Phenomenology as Descriptive Psychology? Blaustein's Account of How to Describe Mental Phenomena

Witold Płotka

Wednesday 6 September 2023

11:00 - 11:30

 

The paper explores main components of the methodological device adopted by Blaustein in his analysis of selected types of mental phenomena. My task is here to determine aims, object and detailed procedures of Blaustein’s method. Blaustein was a student of Twardowski who also had an occasion to study under Husserl in the summer semester of 1925. Blaustein’s doctoral dissertation, defended in 1927, concerned parts of Husserl’s theory of intentionality and it bore the mark of Twardowski’s account of the object and content of presentations. In my paper, I discuss a thesis, popular in the scholarly literature, that Blaustein was a phenomenologists as he studied under Husserl and adopted his method.

 

By focusing on selected elements of Blaustein’s method, I will analyze the descriptive procedure he adopted in his writings.
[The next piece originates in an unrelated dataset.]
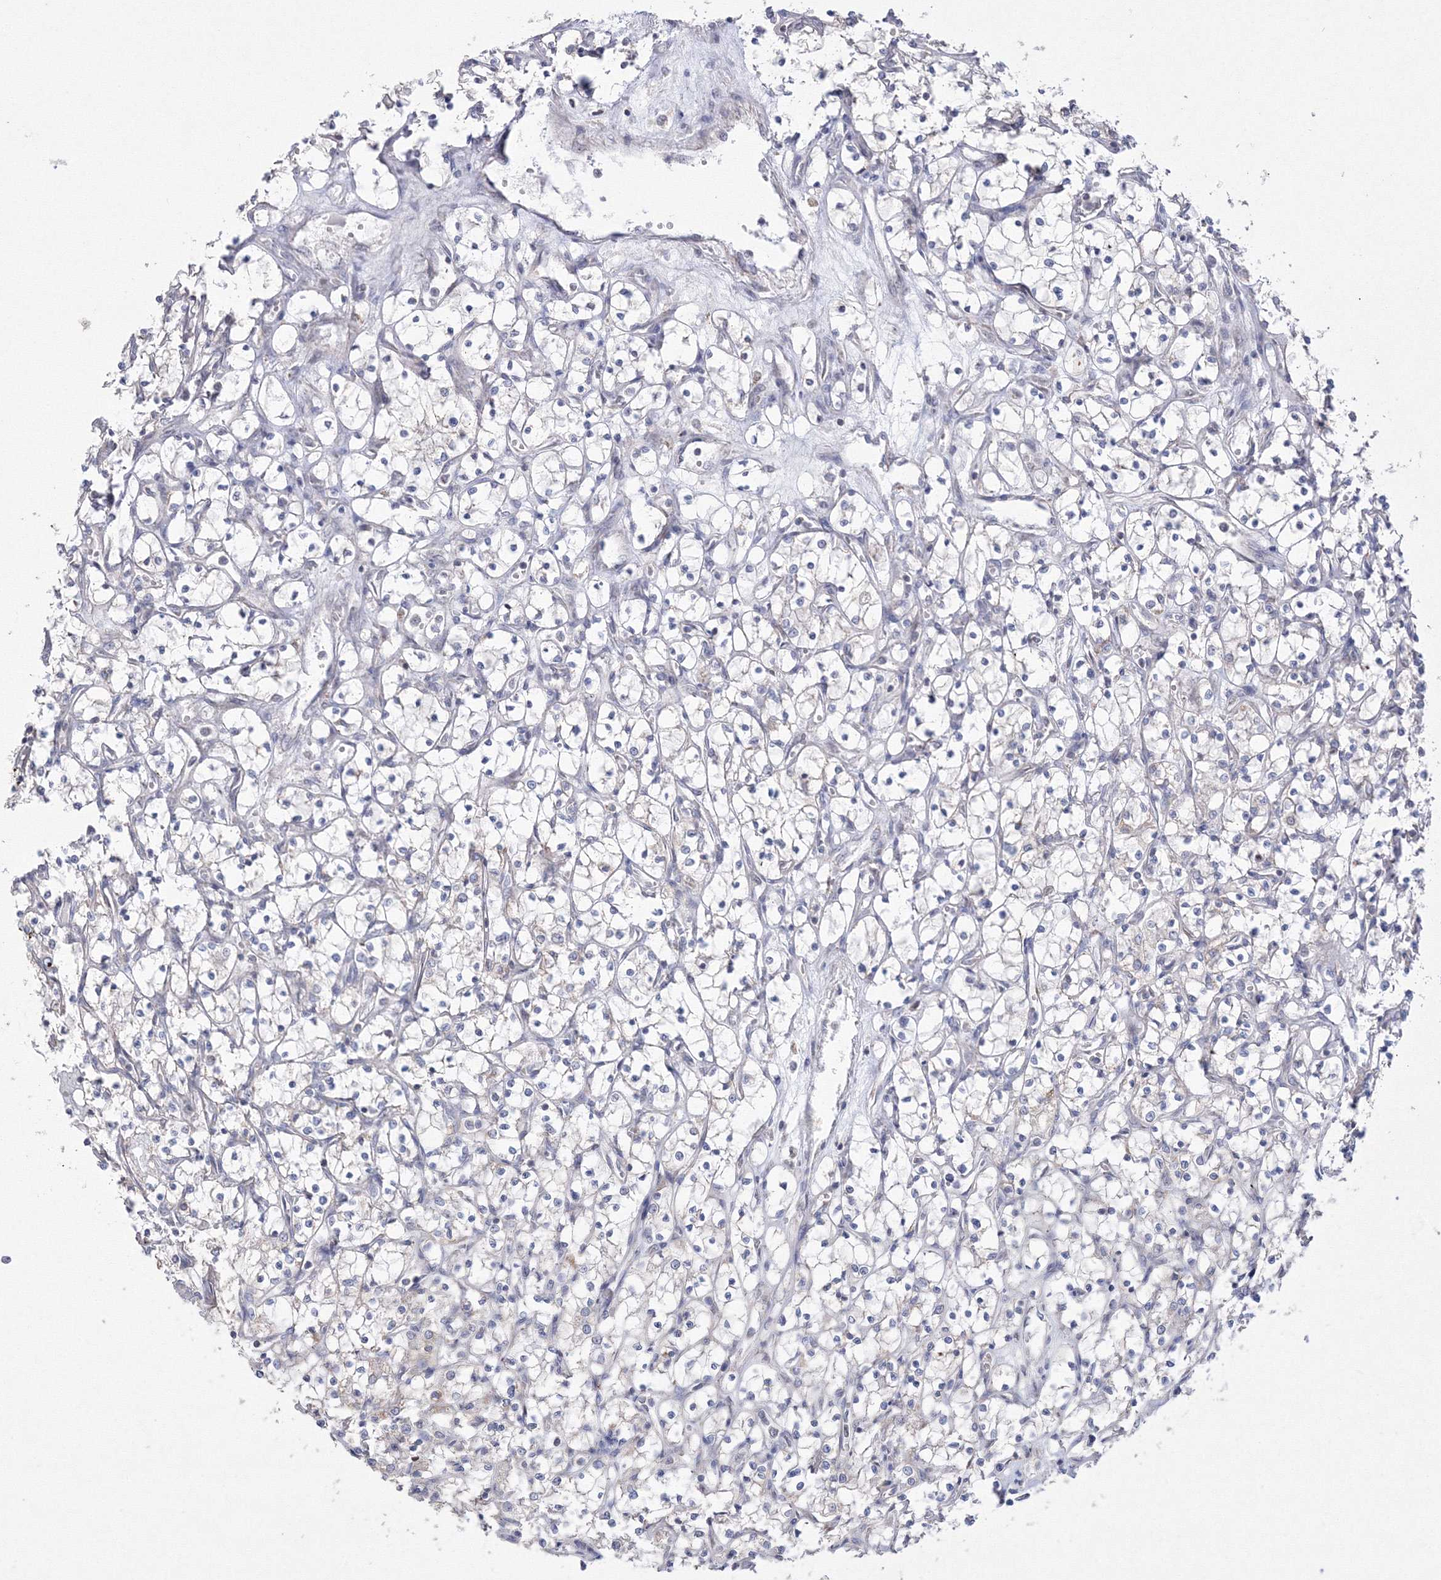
{"staining": {"intensity": "negative", "quantity": "none", "location": "none"}, "tissue": "renal cancer", "cell_type": "Tumor cells", "image_type": "cancer", "snomed": [{"axis": "morphology", "description": "Adenocarcinoma, NOS"}, {"axis": "topography", "description": "Kidney"}], "caption": "Protein analysis of renal cancer (adenocarcinoma) reveals no significant positivity in tumor cells.", "gene": "GRSF1", "patient": {"sex": "female", "age": 69}}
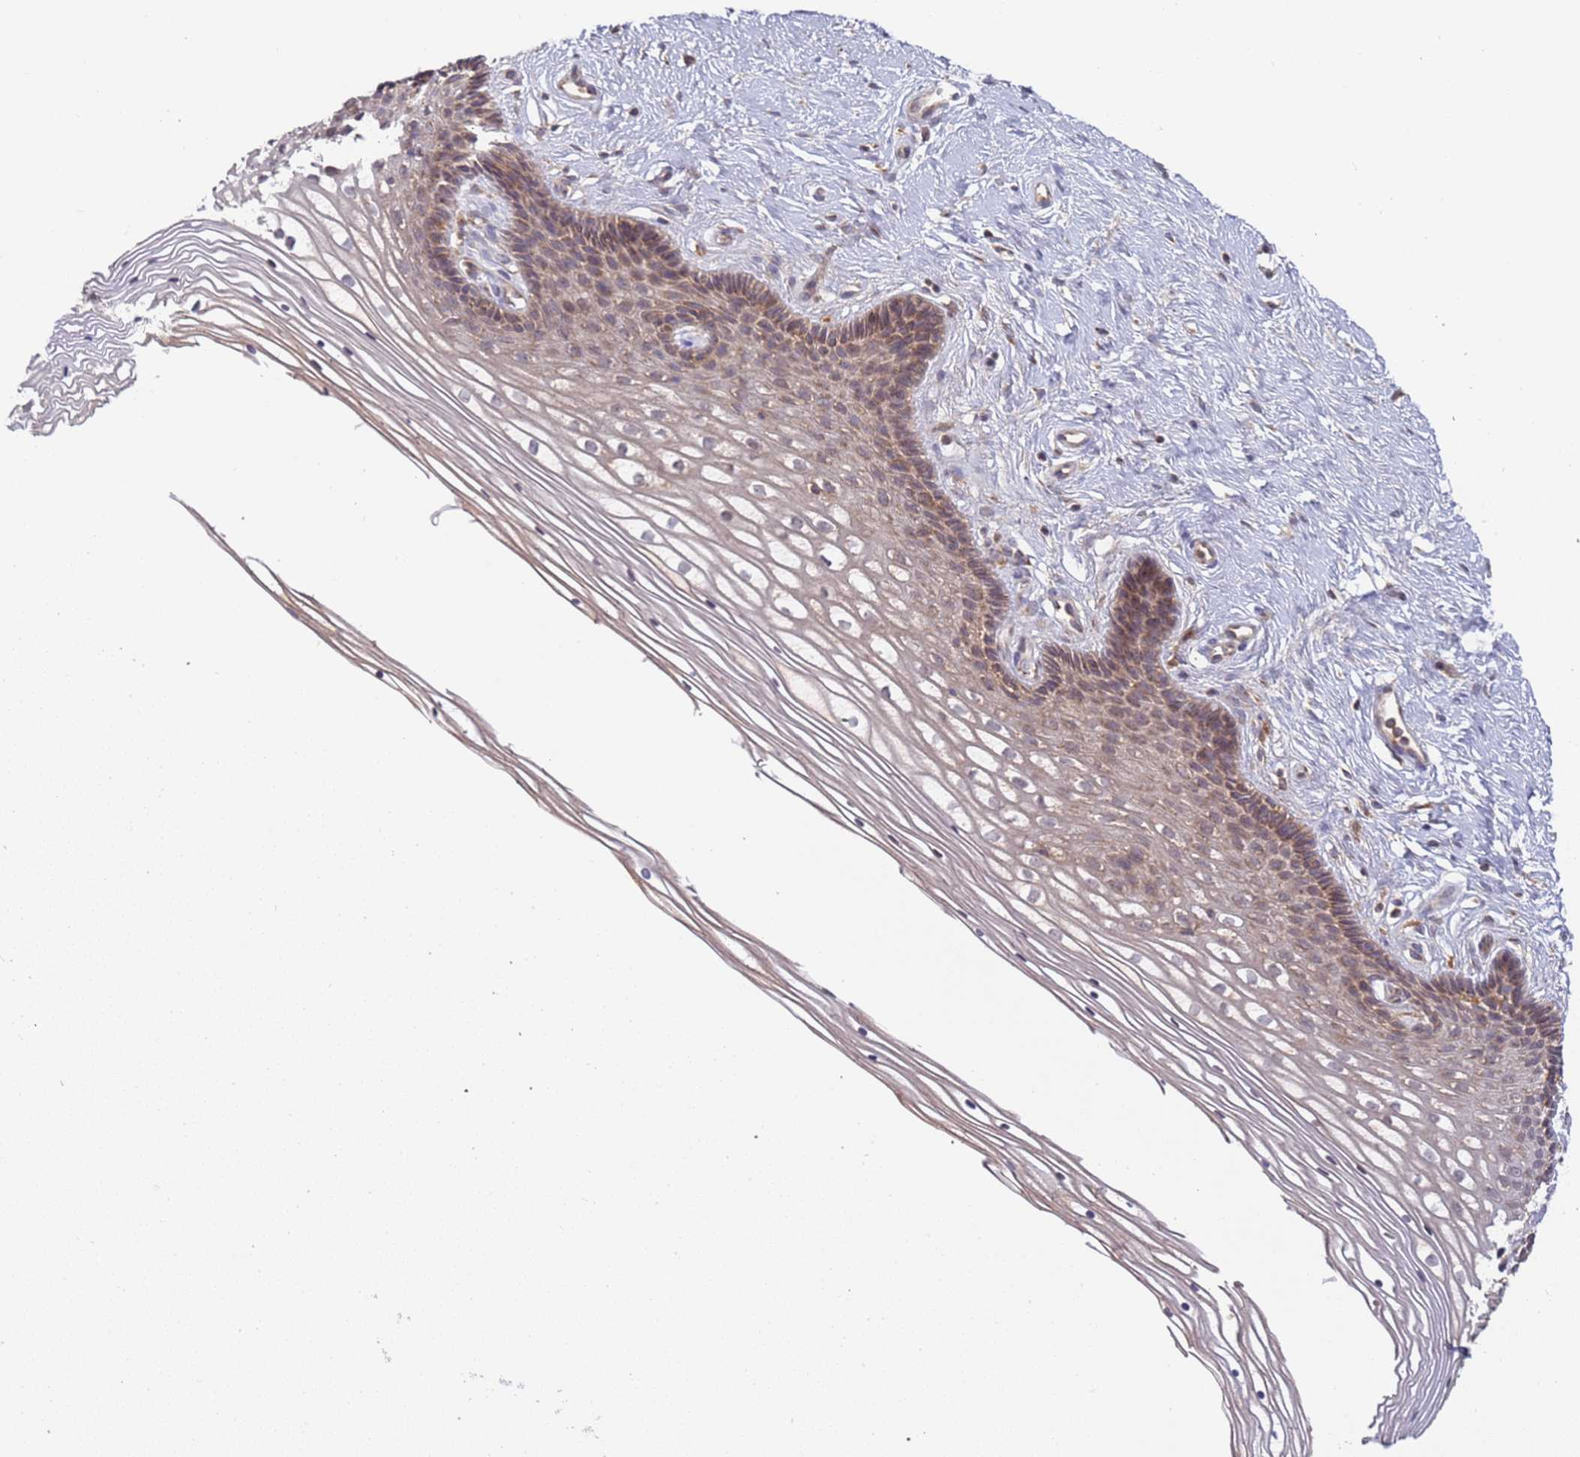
{"staining": {"intensity": "moderate", "quantity": ">75%", "location": "cytoplasmic/membranous"}, "tissue": "cervix", "cell_type": "Glandular cells", "image_type": "normal", "snomed": [{"axis": "morphology", "description": "Normal tissue, NOS"}, {"axis": "topography", "description": "Cervix"}], "caption": "A histopathology image showing moderate cytoplasmic/membranous staining in about >75% of glandular cells in benign cervix, as visualized by brown immunohistochemical staining.", "gene": "OR5A2", "patient": {"sex": "female", "age": 33}}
I will focus mainly on two of his texts: (1) his account of so-called imaginative presentations and (2) his examination of the cinema-goer’s experiences. Blaustein analyzes these phenomena by focusing on concrete mental phenomena which are decomposed by him in a descriptive procedure. Description is supplemented by abstraction which serves one to identify common features of the analyzed phenomena. The ultimate aim of such description is an attempt to determine laws which govern some types of certain phenomena. Different from Husserl, however, Blaustein is skeptical about eidetic claims of such an analysis. For Blaustein, any reference to essences is unjustified as it falls into the petitio princippi fallacy, and one should analyze concrete phenomena instead.

 

In conclusion, I will address the question to what extent phenomenology can be regarded as a sort of descriptive psychology. In this vein, I will emphasize main differences between Blaustein’s and Husserl’s account of the mental to verify the thesis that Blaustein can be regarded as a phenomenologist.